Her duvet is wrapped around her when she falls and she assumes that this is why she can't move her legs. But when she disentangles herself from the duvet, she is in for a shock – her legs have disappeared and, in their place, she has grown a fish tail overnight.

She's supposed to be meeting her friends for a night out – how's she going to explain that she's turned into a mermaid overnight? What's going to happen to her?

In this YA/NA novella, we join Sereia as she is pitched into a world of marine mythology that she previously thought was simply the product of fertile imaginations.

THE REAPER

Reece Pargeter is a normal seventeen-year-old schoolboy who has no real idea what he wants to do with his life.
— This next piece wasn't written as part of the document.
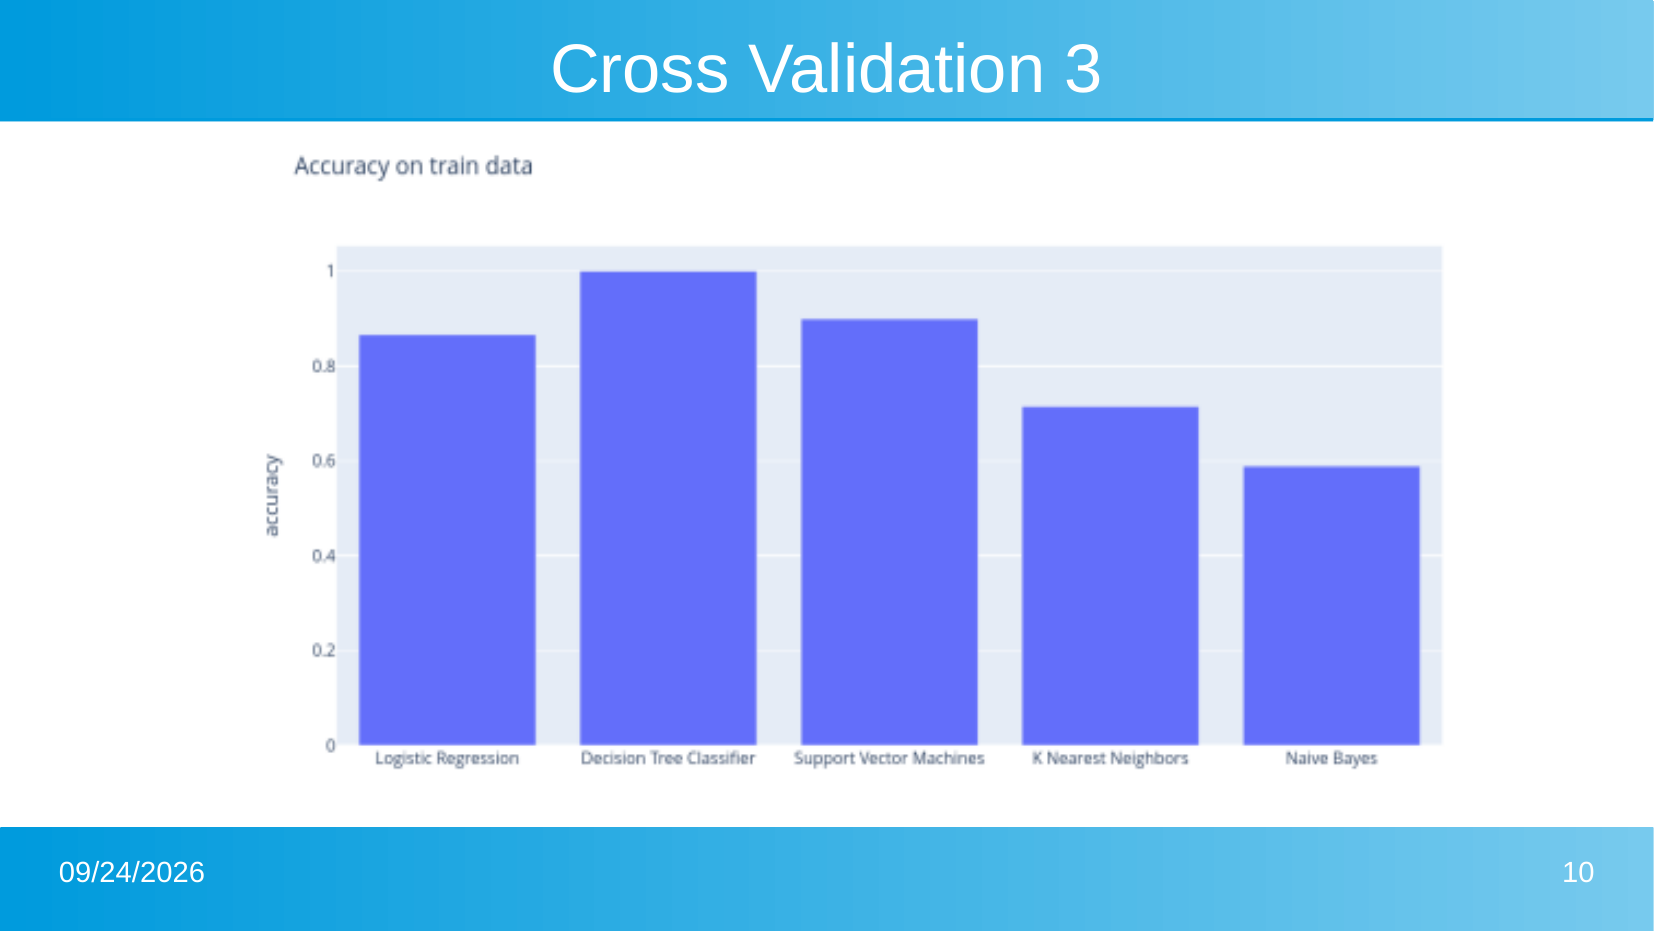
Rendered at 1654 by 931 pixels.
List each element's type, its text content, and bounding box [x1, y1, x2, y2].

picture [250, 149, 1501, 788]
title Cross Validation 3 [59, 29, 1595, 108]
But that all changes when he has a consultation with a career advice counsellor and discovers that his destiny is already mapped out for him.. He is to become a Reaper, reporting to Mr Grimm.

Leaving the corporeal world behind for the ethereal Control, Reece learns how to reap and soon discovers he's not best suited for the job. However, reaping isn't the kind of job where a resignation letter is enough to leave.
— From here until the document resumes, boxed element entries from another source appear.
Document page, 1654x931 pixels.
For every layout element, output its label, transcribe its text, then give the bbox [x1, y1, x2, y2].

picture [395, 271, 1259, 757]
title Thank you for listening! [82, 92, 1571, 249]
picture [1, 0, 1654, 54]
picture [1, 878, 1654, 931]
A sci-fi parable on the consequences of personal freedom taken to extremes. Is freedom of choice an illusion?

ARNOLD THE UNDEAD

A flurry of activity takes over the Intensive Care Unit as medical staff go about their tasks preparing the room for a critically ill patient. The doors of the ICU burst open and a gurney is pushed to the side of the bed. Doctors and nurses take their positions either side of the gurney and expertly transfer the patient to the bed. Fortunately, Arnold Leadbetter is unaware of what is going on, his comatose state shielding him from witnessing what’s happening to him.
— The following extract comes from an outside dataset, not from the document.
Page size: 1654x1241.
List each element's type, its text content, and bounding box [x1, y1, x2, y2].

Unfortunately, not every disease is curable and Arnold’s prognosis is a life hooked up to a Life Support machine, his body paralysed and in a coma. A decision is made to switch off the machine.

In this comedy horror, that could be described as “An American Werewolf In London” meets “Weekend At Bernie’s”, Arnold finds that death is definitely not what he expected it to be, as he is pitched into a world of soft-porn movie-makers, zombies, vampires, and werewolves.

JUDD’S ERRAND

Judd Witherspoon senses that something’s wrong. On his feet in an instant, he finds himself facing the double barrels of a shotgun blaster. He eyes the would-be robber with a steely gaze.

​“I’d point that gun away from me and walk away if I were you.”

​The man with the gun sneers.

​“Good job I ain’t you then.”

​“I’m giving you a chance. Walk away now and I’ll pretend this never happened.”

​The man can see that Judd's a courier and couriers carry valuable cargo. He cocks the hammer of the vintage weapon. Before he has a chance to pull the trigger, Judd’s hand reaches over his right shoulder and draws his razor-sharp machete from its sheath. In an instant, the blade slices into the man’s torso, slashes through his ribs, and cuts his heart in two whilst still beating inside his body.

​In a Mad Max-style story, Judd Witherspoon, a courier on the planet Duoterra, braves bear-wolf attacks and ambushes by Sifter gangs in order to deliver a precious graphene package to Paradise Cove.

TIME THIEF

Aristotle is a Temporal Private Investigator. His normal jobs tend to be investigating cheating spouses by travelling back in time to catch them in flagrante delicate. A messy job but someone has to do it.

At the British Library, he’s researching background information for his latest new case when the text and images on the page he's reading begin to disappear before his very eyes. Members of Project Clockwise, the team that discovered time travel are being wiped from existence.

Aristotle doesn’t like things that could upset the equilibrium of his life and if time travel was never discovered, how on earth could he make a living? He doesn’t really possess any other employable skills.

Can Aristotle find out who’s behind the strange phenomenon, stop the erasures, and save both time travel and his job?